To-do item: Transcribe all the text in the material below, keeping every line in its original wording, language, and order.
○ ○ ○ ○ ○ ○ ○
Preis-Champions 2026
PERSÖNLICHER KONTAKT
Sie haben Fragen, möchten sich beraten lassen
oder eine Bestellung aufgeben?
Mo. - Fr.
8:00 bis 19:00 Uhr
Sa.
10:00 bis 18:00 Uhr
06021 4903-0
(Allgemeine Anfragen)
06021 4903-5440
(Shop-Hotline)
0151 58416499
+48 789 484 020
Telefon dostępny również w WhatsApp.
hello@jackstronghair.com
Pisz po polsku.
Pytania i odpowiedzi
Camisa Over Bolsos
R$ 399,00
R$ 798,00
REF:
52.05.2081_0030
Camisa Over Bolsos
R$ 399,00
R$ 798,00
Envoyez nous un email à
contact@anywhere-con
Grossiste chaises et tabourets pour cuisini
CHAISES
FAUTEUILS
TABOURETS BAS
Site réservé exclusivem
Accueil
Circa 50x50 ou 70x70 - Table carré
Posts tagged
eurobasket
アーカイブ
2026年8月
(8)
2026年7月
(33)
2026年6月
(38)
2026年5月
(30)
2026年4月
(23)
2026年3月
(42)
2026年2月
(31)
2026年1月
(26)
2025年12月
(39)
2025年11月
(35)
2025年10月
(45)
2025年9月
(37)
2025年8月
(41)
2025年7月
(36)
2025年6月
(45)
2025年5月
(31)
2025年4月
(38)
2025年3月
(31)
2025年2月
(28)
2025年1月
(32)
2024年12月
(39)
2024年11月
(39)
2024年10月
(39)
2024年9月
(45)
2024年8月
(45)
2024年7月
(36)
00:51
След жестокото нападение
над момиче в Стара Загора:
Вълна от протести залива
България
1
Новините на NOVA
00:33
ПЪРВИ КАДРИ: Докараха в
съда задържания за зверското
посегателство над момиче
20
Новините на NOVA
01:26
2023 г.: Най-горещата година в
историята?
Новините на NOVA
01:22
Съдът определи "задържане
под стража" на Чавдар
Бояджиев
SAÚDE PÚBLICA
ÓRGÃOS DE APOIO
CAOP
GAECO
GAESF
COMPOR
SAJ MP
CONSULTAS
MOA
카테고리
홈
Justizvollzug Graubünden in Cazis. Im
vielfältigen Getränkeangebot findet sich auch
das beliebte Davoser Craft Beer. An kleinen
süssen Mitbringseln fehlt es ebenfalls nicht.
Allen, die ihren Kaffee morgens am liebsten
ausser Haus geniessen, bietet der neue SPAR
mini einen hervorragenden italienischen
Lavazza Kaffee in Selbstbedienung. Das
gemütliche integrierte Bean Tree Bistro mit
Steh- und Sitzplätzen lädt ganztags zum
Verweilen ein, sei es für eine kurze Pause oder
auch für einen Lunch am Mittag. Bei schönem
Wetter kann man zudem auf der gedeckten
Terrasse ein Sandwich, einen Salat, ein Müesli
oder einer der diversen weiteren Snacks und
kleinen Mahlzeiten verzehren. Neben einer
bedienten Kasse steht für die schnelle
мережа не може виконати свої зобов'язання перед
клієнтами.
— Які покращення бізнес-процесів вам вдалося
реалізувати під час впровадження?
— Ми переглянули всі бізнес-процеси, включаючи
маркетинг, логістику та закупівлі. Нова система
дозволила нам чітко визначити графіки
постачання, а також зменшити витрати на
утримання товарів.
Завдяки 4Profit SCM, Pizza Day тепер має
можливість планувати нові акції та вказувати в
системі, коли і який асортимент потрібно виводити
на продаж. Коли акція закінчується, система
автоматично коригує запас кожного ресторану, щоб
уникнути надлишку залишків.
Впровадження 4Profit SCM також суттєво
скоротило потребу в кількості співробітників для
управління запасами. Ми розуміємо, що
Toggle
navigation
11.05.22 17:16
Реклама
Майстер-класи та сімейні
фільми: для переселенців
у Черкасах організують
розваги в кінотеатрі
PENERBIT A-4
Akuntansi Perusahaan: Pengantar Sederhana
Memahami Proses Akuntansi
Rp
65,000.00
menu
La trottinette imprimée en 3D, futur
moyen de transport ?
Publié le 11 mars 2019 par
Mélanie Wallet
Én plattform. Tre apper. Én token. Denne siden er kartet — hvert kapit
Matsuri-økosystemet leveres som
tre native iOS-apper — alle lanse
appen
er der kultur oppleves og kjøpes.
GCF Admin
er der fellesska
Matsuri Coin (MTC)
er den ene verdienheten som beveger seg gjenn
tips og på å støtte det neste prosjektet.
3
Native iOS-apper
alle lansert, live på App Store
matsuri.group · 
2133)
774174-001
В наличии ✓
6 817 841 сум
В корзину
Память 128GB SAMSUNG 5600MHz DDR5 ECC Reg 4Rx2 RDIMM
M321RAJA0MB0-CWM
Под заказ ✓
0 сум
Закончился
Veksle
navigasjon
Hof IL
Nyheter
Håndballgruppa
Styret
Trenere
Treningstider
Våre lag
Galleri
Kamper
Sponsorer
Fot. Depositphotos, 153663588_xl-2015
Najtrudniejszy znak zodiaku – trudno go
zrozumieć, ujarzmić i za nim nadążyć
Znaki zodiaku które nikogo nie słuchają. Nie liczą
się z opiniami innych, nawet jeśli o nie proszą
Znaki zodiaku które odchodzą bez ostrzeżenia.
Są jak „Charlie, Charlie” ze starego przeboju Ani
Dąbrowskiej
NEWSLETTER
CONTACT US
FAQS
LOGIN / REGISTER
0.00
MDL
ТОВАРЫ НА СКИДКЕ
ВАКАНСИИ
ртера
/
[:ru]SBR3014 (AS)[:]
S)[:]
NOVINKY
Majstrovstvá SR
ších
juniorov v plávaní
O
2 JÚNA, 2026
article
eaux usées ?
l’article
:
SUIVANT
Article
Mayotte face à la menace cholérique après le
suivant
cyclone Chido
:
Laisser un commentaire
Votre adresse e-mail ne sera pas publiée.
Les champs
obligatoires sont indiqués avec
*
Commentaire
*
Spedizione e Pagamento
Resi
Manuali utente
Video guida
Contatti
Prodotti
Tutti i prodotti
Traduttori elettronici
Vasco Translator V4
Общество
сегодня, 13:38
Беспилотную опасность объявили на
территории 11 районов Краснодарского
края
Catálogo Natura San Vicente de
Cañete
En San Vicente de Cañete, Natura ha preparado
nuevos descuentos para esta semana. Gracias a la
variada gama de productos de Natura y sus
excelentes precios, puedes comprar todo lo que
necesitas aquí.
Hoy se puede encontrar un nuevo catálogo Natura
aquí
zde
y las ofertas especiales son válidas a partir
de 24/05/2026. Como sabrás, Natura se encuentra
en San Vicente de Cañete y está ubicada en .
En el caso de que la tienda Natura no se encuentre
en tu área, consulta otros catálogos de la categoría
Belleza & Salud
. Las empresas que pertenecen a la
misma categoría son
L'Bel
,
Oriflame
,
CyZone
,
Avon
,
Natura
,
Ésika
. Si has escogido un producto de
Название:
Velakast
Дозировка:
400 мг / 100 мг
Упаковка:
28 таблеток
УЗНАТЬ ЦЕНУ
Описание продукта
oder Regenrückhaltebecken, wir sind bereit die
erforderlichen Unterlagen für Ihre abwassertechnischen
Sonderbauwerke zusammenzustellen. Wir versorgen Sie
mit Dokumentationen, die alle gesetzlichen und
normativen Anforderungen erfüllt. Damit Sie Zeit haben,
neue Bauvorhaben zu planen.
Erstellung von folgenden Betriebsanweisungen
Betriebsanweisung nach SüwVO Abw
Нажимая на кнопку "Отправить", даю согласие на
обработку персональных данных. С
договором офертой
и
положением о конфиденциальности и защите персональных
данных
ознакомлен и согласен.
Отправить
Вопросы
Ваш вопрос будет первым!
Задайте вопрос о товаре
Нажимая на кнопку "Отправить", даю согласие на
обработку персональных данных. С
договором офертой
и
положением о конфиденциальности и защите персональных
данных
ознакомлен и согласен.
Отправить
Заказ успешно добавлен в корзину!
○ ○ ○ ○ ○ ○ ○
Solution for this task:
Preis-Champions 2026
PERSÖNLICHER KONTAKT
Sie haben Fragen, möchten sich beraten lassen
oder eine Bestellung aufgeben?
Mo. - Fr.
8:00 bis 19:00 Uhr
Sa.
10:00 bis 18:00 Uhr
06021 4903-0
(Allgemeine Anfragen)
06021 4903-5440
(Shop-Hotline)
0151 58416499
+48 789 484 020
Telefon dostępny również w WhatsApp.
hello@jackstronghair.com
Pisz po polsku.
Pytania i odpowiedzi
Camisa Over Bolsos
R$ 399,00
R$ 798,00
REF:
52.05.2081_0030
Camisa Over Bolsos
R$ 399,00
R$ 798,00
Envoyez nous un email à
contact@anywhere-con
Grossiste chaises et tabourets pour cuisini
CHAISES
FAUTEUILS
TABOURETS BAS
Site réservé exclusivem
Accueil
Circa 50x50 ou 70x70 - Table carré
Posts tagged
eurobasket
アーカイブ
2026年8月
(8)
2026年7月
(33)
2026年6月
(38)
2026年5月
(30)
2026年4月
(23)
2026年3月
(42)
2026年2月
(31)
2026年1月
(26)
2025年12月
(39)
2025年11月
(35)
2025年10月
(45)
2025年9月
(37)
2025年8月
(41)
2025年7月
(36)
2025年6月
(45)
2025年5月
(31)
2025年4月
(38)
2025年3月
(31)
2025年2月
(28)
2025年1月
(32)
2024年12月
(39)
2024年11月
(39)
2024年10月
(39)
2024年9月
(45)
2024年8月
(45)
2024年7月
(36)
00:51
След жестокото нападение
над момиче в Стара Загора:
Вълна от протести залива
България
1
Новините на NOVA
00:33
ПЪРВИ КАДРИ: Докараха в
съда задържания за зверското
посегателство над момиче
20
Новините на NOVA
01:26
2023 г.: Най-горещата година в
историята?
Новините на NOVA
01:22
Съдът определи "задържане
под стража" на Чавдар
Бояджиев
SAÚDE PÚBLICA
ÓRGÃOS DE APOIO
CAOP
GAECO
GAESF
COMPOR
SAJ MP
CONSULTAS
MOA
카테고리
홈
Justizvollzug Graubünden in Cazis. Im
vielfältigen Getränkeangebot findet sich auch
das beliebte Davoser Craft Beer. An kleinen
süssen Mitbringseln fehlt es ebenfalls nicht.
Allen, die ihren Kaffee morgens am liebsten
ausser Haus geniessen, bietet der neue SPAR
mini einen hervorragenden italienischen
Lavazza Kaffee in Selbstbedienung. Das
gemütliche integrierte Bean Tree Bistro mit
Steh- und Sitzplätzen lädt ganztags zum
Verweilen ein, sei es für eine kurze Pause oder
auch für einen Lunch am Mittag. Bei schönem
Wetter kann man zudem auf der gedeckten
Terrasse ein Sandwich, einen Salat, ein Müesli
oder einer der diversen weiteren Snacks und
kleinen Mahlzeiten verzehren. Neben einer
bedienten Kasse steht für die schnelle
мережа не може виконати свої зобов'язання перед
клієнтами.
— Які покращення бізнес-процесів вам вдалося
реалізувати під час впровадження?
— Ми переглянули всі бізнес-процеси, включаючи
маркетинг, логістику та закупівлі. Нова система
дозволила нам чітко визначити графіки
постачання, а також зменшити витрати на
утримання товарів.
Завдяки 4Profit SCM, Pizza Day тепер має
можливість планувати нові акції та вказувати в
системі, коли і який асортимент потрібно виводити
на продаж. Коли акція закінчується, система
автоматично коригує запас кожного ресторану, щоб
уникнути надлишку залишків.
Впровадження 4Profit SCM також суттєво
скоротило потребу в кількості співробітників для
управління запасами. Ми розуміємо, що
Toggle
navigation
11.05.22 17:16
Реклама
Майстер-класи та сімейні
фільми: для переселенців
у Черкасах організують
розваги в кінотеатрі
PENERBIT A-4
Akuntansi Perusahaan: Pengantar Sederhana
Memahami Proses Akuntansi
Rp
65,000.00
menu
La trottinette imprimée en 3D, futur
moyen de transport ?
Publié le 11 mars 2019 par
Mélanie Wallet
Én plattform. Tre apper. Én token. Denne siden er kartet — hvert kapit
Matsuri-økosystemet leveres som
tre native iOS-apper — alle lanse
appen
er der kultur oppleves og kjøpes.
GCF Admin
er der fellesska
Matsuri Coin (MTC)
er den ene verdienheten som beveger seg gjenn
tips og på å støtte det neste prosjektet.
3
Native iOS-apper
alle lansert, live på App Store
matsuri.group · 
2133)
774174-001
В наличии ✓
6 817 841 сум
В корзину
Память 128GB SAMSUNG 5600MHz DDR5 ECC Reg 4Rx2 RDIMM
M321RAJA0MB0-CWM
Под заказ ✓
0 сум
Закончился
Veksle
navigasjon
Hof IL
Nyheter
Håndballgruppa
Styret
Trenere
Treningstider
Våre lag
Galleri
Kamper
Sponsorer
Fot. Depositphotos, 153663588_xl-2015
Najtrudniejszy znak zodiaku – trudno go
zrozumieć, ujarzmić i za nim nadążyć
Znaki zodiaku które nikogo nie słuchają. Nie liczą
się z opiniami innych, nawet jeśli o nie proszą
Znaki zodiaku które odchodzą bez ostrzeżenia.
Są jak „Charlie, Charlie” ze starego przeboju Ani
Dąbrowskiej
NEWSLETTER
CONTACT US
FAQS
LOGIN / REGISTER
0.00
MDL
ТОВАРЫ НА СКИДКЕ
ВАКАНСИИ
ртера
/
[:ru]SBR3014 (AS)[:]
S)[:]
NOVINKY
Majstrovstvá SR
ších
juniorov v plávaní
O
2 JÚNA, 2026
article
eaux usées ?
l’article
:
SUIVANT
Article
Mayotte face à la menace cholérique après le
suivant
cyclone Chido
:
Laisser un commentaire
Votre adresse e-mail ne sera pas publiée.
Les champs
obligatoires sont indiqués avec
*
Commentaire
*
Spedizione e Pagamento
Resi
Manuali utente
Video guida
Contatti
Prodotti
Tutti i prodotti
Traduttori elettronici
Vasco Translator V4
Общество
сегодня, 13:38
Беспилотную опасность объявили на
территории 11 районов Краснодарского
края
Catálogo Natura San Vicente de
Cañete
En San Vicente de Cañete, Natura ha preparado
nuevos descuentos para esta semana. Gracias a la
variada gama de productos de Natura y sus
excelentes precios, puedes comprar todo lo que
necesitas aquí.
Hoy se puede encontrar un nuevo catálogo Natura
aquí
zde
y las ofertas especiales son válidas a partir
de 24/05/2026. Como sabrás, Natura se encuentra
en San Vicente de Cañete y está ubicada en .
En el caso de que la tienda Natura no se encuentre
en tu área, consulta otros catálogos de la categoría
Belleza & Salud
. Las empresas que pertenecen a la
misma categoría son
L'Bel
,
Oriflame
,
CyZone
,
Avon
,
Natura
,
Ésika
. Si has escogido un producto de
Название:
Velakast
Дозировка:
400 мг / 100 мг
Упаковка:
28 таблеток
УЗНАТЬ ЦЕНУ
Описание продукта
oder Regenrückhaltebecken, wir sind bereit die
erforderlichen Unterlagen für Ihre abwassertechnischen
Sonderbauwerke zusammenzustellen. Wir versorgen Sie
mit Dokumentationen, die alle gesetzlichen und
normativen Anforderungen erfüllt. Damit Sie Zeit haben,
neue Bauvorhaben zu planen.
Erstellung von folgenden Betriebsanweisungen
Betriebsanweisung nach SüwVO Abw
Нажимая на кнопку "Отправить", даю согласие на
обработку персональных данных. С
договором офертой
и
положением о конфиденциальности и защите персональных
данных
ознакомлен и согласен.
Отправить
Вопросы
Ваш вопрос будет первым!
Задайте вопрос о товаре
Нажимая на кнопку "Отправить", даю согласие на
обработку персональных данных. С
договором офертой
и
положением о конфиденциальности и защите персональных
данных
ознакомлен и согласен.
Отправить
Заказ успешно добавлен в корзину!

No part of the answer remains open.